WHAT WEEKLY

The Art of Leaving

11 June 2014

★ Hannah Ehlenfeldt

Back in the good ol’ days of Anthro Theory class, we’d often talk about “making the strange familiar and the familiar strange.” As you can see from this image I saw in Last Night’s Reading, the concept also appears in other fields of study. Then again, I once wrote a whole creative nonfiction final about how the genre was like literary anthropology. The categories blur.

I especially enjoy the latter part of phrase–making the familiar strange. I’ve been known to, out of the blue, say things like: “Have you ever really thought about babies?” (Seriously, have you??) The world we live in is a strange place.

There isn’t anything all that strange about leaving. We’ve all been though the process, and we’ve all probably been through a kind of leaving that manifests a significant life change. There are the different styles–deeply emotional, short and sweet, or even ghosting–but that makes sense. People have different personalities and preferences; sometimes people need an emotional purge or a defense mechanism. Sometimes it’s just about ease or logistics.

Leaving

When does leaving actually feel like leaving?

What I have been finding strange lately is when leaving really feels like leaving and when it doesn’t. What weirdly makes a goodbye emotional….or not. And how, in the world of today, it’s difficult to really feel like you’re leaving leaving.

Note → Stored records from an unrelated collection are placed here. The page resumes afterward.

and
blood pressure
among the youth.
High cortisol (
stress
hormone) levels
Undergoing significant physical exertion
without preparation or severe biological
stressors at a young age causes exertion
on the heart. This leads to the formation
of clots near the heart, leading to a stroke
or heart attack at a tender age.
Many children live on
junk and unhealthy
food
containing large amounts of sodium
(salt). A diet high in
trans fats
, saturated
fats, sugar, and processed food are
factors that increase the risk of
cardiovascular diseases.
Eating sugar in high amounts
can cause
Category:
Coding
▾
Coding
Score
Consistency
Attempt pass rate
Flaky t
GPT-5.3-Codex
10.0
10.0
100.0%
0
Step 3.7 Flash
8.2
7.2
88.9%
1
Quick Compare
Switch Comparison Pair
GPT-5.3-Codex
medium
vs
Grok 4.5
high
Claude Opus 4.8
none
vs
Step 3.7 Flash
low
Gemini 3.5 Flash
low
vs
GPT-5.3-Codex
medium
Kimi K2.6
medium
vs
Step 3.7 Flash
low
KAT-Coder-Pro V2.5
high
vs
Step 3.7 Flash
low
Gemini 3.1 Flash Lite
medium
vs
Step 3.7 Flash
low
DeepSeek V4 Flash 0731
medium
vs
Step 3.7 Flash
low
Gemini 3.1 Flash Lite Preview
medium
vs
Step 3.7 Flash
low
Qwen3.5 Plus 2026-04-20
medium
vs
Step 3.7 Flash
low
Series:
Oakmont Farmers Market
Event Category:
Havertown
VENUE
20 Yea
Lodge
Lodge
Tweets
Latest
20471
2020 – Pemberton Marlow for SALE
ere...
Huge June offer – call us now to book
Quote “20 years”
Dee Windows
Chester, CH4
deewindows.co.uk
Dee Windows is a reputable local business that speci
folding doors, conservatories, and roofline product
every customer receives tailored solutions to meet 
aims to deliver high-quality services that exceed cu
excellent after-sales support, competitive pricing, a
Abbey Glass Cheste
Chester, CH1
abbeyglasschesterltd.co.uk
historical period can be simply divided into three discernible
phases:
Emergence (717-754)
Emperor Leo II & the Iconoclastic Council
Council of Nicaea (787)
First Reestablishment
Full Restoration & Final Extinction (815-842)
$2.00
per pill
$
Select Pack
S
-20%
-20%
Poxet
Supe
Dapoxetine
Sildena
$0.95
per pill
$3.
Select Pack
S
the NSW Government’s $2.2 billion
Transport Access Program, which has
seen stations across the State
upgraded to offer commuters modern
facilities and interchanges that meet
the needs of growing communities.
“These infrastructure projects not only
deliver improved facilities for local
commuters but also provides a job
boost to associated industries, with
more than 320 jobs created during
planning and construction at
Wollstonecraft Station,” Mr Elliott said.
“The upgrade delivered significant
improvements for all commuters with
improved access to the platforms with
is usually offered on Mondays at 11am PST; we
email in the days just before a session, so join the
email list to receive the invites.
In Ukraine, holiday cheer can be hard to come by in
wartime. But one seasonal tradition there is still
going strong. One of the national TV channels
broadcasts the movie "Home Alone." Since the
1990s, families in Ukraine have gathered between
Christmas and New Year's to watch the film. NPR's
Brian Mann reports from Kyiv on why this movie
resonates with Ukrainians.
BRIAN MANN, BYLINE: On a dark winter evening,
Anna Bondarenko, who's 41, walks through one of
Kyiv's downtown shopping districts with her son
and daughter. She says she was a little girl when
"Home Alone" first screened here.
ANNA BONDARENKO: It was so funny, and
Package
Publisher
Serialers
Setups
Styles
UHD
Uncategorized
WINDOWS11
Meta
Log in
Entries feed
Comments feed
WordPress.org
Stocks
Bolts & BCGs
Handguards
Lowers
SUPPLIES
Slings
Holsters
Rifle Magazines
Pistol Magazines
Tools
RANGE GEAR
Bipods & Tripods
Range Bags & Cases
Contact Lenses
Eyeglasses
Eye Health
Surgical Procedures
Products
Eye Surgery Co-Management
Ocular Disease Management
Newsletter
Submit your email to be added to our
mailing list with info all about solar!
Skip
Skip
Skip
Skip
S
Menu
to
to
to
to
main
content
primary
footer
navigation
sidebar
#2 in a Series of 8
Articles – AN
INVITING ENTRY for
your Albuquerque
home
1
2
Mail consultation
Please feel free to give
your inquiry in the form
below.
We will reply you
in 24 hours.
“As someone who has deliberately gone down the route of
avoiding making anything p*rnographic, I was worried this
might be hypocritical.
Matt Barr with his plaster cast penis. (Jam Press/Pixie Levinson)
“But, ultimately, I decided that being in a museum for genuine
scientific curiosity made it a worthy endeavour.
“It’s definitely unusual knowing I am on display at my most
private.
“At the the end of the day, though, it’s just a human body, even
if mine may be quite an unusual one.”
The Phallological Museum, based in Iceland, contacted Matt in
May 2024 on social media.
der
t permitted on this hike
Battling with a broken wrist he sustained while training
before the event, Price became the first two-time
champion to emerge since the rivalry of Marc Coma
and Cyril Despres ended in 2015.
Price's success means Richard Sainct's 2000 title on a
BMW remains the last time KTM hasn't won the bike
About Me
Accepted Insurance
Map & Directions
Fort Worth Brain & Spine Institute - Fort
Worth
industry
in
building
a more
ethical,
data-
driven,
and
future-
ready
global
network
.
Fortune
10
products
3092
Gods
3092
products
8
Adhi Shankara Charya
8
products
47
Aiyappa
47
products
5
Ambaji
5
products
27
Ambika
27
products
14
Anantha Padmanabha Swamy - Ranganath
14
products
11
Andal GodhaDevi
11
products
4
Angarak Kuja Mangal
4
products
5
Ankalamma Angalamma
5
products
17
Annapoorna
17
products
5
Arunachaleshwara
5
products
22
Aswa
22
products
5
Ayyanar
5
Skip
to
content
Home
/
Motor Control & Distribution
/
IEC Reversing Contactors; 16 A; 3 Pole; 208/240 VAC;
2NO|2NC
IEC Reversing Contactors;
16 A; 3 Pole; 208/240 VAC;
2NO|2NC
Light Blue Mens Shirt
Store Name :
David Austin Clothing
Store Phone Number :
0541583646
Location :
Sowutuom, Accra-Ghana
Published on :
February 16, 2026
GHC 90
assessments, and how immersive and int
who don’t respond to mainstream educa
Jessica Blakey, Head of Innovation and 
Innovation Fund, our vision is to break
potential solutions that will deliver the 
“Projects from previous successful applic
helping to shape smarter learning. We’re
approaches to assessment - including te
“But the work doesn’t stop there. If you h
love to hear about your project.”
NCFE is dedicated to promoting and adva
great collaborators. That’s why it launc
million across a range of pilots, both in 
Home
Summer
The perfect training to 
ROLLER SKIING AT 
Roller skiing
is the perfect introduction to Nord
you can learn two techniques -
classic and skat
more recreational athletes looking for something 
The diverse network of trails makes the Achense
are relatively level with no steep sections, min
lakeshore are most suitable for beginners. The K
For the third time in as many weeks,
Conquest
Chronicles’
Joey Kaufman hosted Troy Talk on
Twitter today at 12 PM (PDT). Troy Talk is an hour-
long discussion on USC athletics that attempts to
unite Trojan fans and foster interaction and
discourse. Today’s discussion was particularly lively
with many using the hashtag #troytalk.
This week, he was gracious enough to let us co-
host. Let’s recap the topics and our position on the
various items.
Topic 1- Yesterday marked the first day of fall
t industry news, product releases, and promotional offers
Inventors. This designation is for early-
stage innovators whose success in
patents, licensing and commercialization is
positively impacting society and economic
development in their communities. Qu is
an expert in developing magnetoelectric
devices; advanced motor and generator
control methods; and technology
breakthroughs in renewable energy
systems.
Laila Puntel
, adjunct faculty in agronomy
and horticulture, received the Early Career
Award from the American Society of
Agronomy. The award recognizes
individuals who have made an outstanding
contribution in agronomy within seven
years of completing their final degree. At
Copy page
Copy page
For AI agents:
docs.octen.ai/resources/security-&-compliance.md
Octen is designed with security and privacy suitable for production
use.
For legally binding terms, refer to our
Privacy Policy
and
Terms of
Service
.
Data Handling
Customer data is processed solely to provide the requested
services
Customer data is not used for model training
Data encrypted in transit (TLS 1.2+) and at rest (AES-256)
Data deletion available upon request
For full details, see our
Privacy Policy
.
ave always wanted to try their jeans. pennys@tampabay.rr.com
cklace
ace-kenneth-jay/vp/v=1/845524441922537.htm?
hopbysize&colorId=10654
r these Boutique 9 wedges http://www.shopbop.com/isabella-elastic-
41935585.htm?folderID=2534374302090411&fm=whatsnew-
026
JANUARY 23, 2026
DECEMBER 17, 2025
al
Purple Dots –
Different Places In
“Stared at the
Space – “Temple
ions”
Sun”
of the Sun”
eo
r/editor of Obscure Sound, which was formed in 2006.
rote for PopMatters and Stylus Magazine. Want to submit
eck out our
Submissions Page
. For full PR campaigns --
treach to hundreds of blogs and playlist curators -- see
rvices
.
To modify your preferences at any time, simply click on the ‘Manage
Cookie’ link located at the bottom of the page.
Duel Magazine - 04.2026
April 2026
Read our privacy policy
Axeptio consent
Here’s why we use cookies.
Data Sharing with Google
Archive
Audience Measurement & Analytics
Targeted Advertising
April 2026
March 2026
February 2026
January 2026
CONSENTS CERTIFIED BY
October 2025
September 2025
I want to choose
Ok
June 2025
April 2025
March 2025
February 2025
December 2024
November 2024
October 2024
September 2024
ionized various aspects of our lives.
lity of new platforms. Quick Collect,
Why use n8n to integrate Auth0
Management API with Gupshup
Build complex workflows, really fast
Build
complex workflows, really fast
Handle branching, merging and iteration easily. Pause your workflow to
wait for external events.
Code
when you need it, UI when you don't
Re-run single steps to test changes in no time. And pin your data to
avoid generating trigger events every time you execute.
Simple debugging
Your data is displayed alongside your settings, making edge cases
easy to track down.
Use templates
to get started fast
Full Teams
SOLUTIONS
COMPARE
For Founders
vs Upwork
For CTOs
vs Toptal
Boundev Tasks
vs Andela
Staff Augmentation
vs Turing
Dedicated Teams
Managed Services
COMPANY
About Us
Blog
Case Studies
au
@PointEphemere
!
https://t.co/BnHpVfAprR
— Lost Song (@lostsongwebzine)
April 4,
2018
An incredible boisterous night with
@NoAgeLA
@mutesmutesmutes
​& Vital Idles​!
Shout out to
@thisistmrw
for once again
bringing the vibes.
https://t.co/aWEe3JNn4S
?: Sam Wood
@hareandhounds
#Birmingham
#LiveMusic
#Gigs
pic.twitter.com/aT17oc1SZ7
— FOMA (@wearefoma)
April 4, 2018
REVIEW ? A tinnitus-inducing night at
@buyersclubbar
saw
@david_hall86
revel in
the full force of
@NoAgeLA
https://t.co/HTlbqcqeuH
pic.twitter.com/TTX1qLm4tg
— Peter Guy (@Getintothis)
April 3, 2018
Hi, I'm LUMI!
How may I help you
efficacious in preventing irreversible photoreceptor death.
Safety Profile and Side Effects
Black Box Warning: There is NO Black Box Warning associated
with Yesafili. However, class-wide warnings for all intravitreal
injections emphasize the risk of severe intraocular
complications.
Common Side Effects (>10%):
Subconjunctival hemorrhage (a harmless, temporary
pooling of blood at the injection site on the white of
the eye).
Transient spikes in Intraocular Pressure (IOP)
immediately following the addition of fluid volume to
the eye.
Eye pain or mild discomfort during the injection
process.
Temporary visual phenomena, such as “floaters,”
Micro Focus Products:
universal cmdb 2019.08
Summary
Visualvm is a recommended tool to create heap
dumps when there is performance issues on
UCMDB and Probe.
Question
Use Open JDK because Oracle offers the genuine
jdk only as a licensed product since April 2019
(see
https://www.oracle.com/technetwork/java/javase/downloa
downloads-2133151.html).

Now what do I mean by this?

I think that much of it comes down to the internet, and the fact that I and people my age are very active in two social realms, sometimes (often?) to the point where we enact two distinct selves. So while one self is moving thousands of miles away to an entirely different area of the world, another self isn’t going anywhere. This has created some interesting dynamics for me when it comes to goodbyes.

Since most of my friends fall within the very online-networked world of lindy hop dancers, I’ve felt like I’m leaving, but I’m not really leaving. Partially because we’re so connected via the internet, partially because we’re used to developing seemingly fast, very-close friendships with people at dance events we travel to (because we have this thing in common that we love) and then not seeing them again for months. It’s part of the lifestyle. In some ways, this is a good thing. Nothing much has to change; it’s just par for the course. I’ll miss dancing and chatting with people that I’m used to seeing every week, but it’s a different level of relationship, one where people flow in and out and new dancers come. I imagine that even if people miss me they will get used to my not being there relatively quickly, especially since I’ve been in and out of Philadelphia since the summer after my freshman year of college.

Yet at the same time something about the ease with which I can leave worries me. It’s something I often fret about with respect to dancing (and I imagine it’s the same way with other highly networked hobbies or social groups)–that I’m only managing to scratch the surface of friendship, even when I try to get to know people on a deeper level. I start to realize its threadbareness when there are people I do get to know better in person. Interacting in passing at a dance or on the internet doesn’t mean all that much in comparison. Sometimes I forget how real friends can force you to re-examine both yourself and the world, how they affect your thought processes, how they change you. Then leaving starts to feel like forging ahead with part of yourself while another part keeps lagging behind.

Drowning in social media

Online Social Networking and The Real World

Sometimes I forget that the internet is of the real world but not the real world. That I can know so many things about a person–what that person likes and how they feel and what they do–but not actually know them at all. It almost makes me want to forgo it, but then I’d be really leaving. Leaving wholly. You know when you look at old year books, and you’re think ‘oh yeah, I totally forget about this person and this person.’ I would become that forgotten person.

But for a person in my position, leaving all of my social networks on the internet would kind of be like Thoreau going off to live at Walden. There isn’t anything inherently more noble or natural about swearing off the social networks of the internet, because the internet has become an integral part of our world. To deny it would be, in a paradoxical way, to deny a part of reality (paradoxical because yes, I know I just said that the internet wasn’t the real world; however it is part of the real world by being a reflection and partial representation of it.)

So what are we left with?
1) In today’s world, leaving isn’t as world-shattering as it used to be, because there are so many easy ways to stay connected; so easy, in fact, those can be some of the main ways we interact with people that we live fairly close to.
2) Leaving also isn’t as world-shattering because it is a millennial norm. Many people start to feel like they’re missing out on something if they stick around in one place for too long.
3) Leaving can be emotional and in many ways I think we should strive to make it authentically so. We should maybe worry if it isn’t so. What does that say about our relationships? Are we denying ourselves deeper levels of connection?

Leaving can be a kind of sweet sorrow if we are excited for what is ahead but also if we leave something meaningful behind. It’s the kind of emotion one would describe as a dull ache, an ineffable longing. It’s looking forward while part of you can’t help but hang back, at least for awhile. It’s the kind of emotion that can make us feel alive, truly human.